◆ What the exercise asks ◆
Please repeat only the lines below starting at the line that holds "pyautogui.click(872, 4)" and ending at the line that holds "pyautogui.press('F11')", exactly, with both of those lines included and every picture omitted.

◆ Records supplied ◆
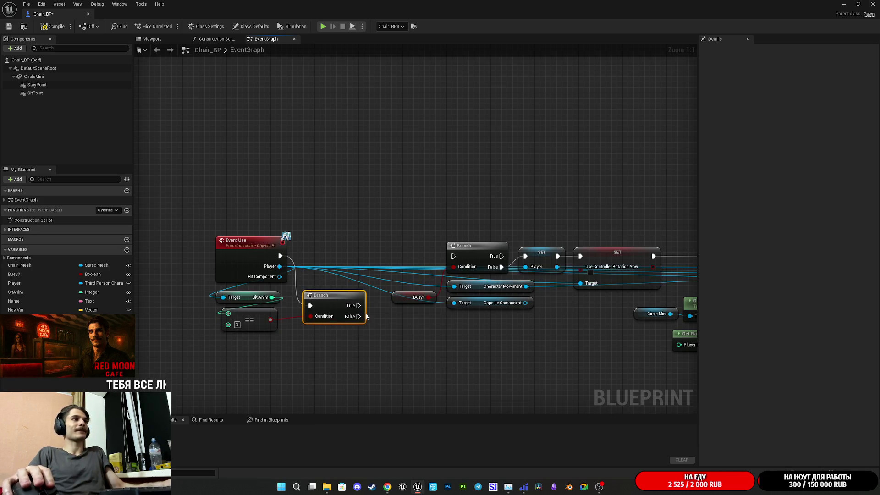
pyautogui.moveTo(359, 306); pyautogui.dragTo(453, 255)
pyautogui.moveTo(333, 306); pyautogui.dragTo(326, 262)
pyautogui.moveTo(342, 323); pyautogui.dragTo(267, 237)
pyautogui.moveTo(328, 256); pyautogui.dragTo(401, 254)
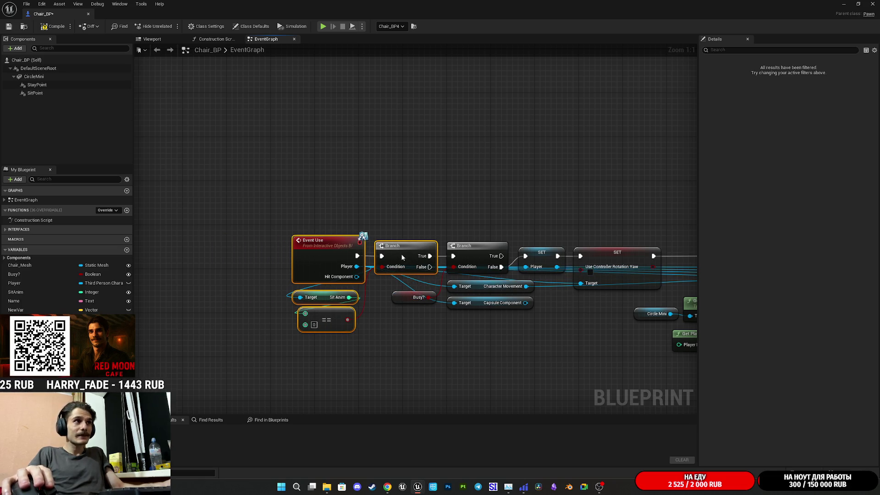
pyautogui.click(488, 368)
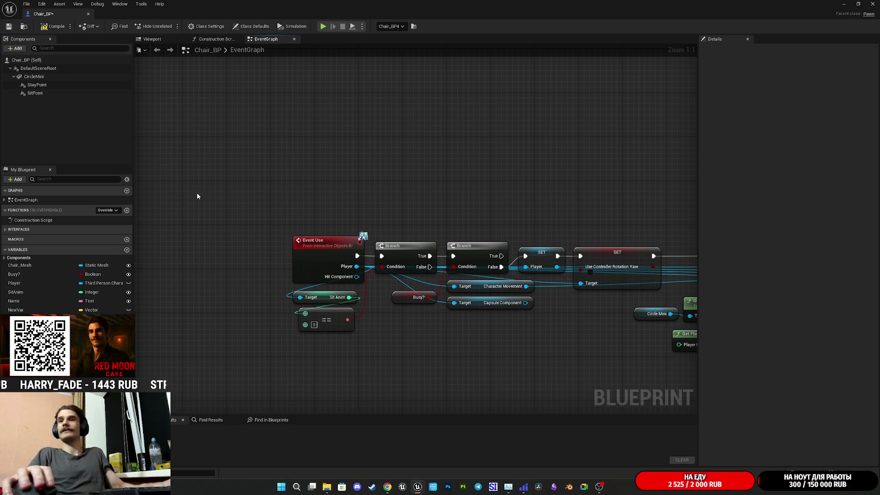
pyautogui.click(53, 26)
--
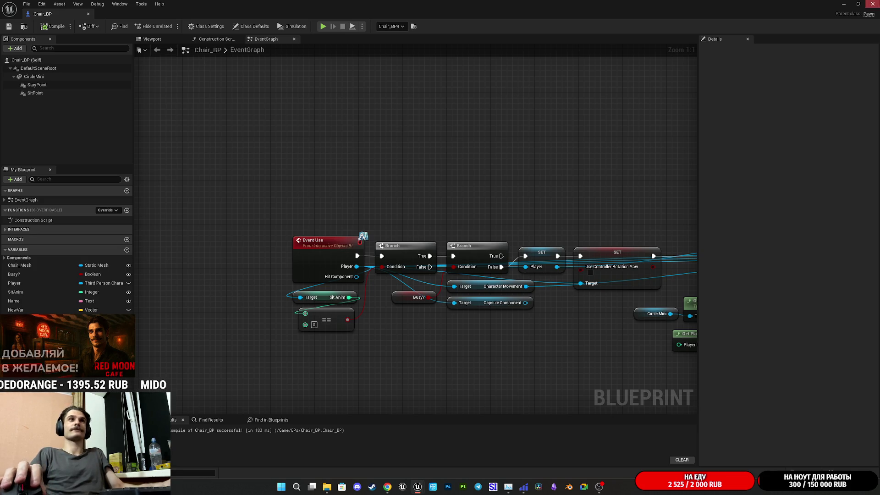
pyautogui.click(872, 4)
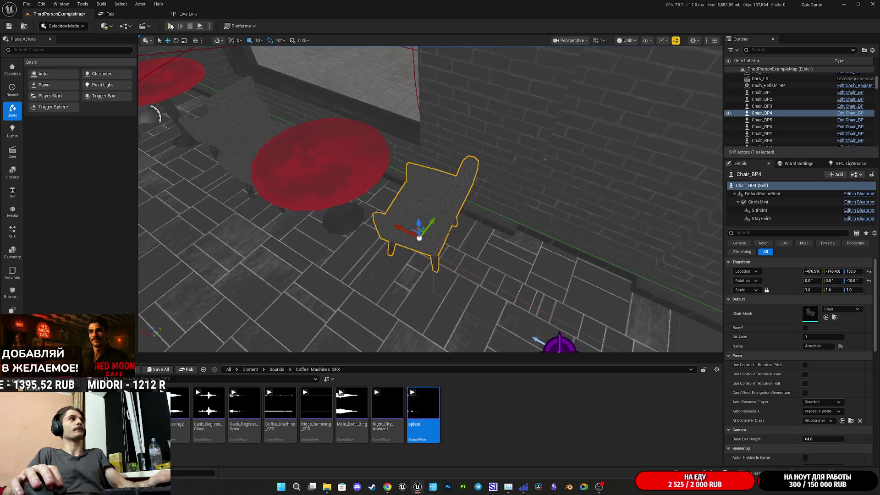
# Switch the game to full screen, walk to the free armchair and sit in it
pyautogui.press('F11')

◆ Your response ◆
pyautogui.click(872, 4)
# Switch the game to full screen, walk to the free armchair and sit in it
pyautogui.press('F11')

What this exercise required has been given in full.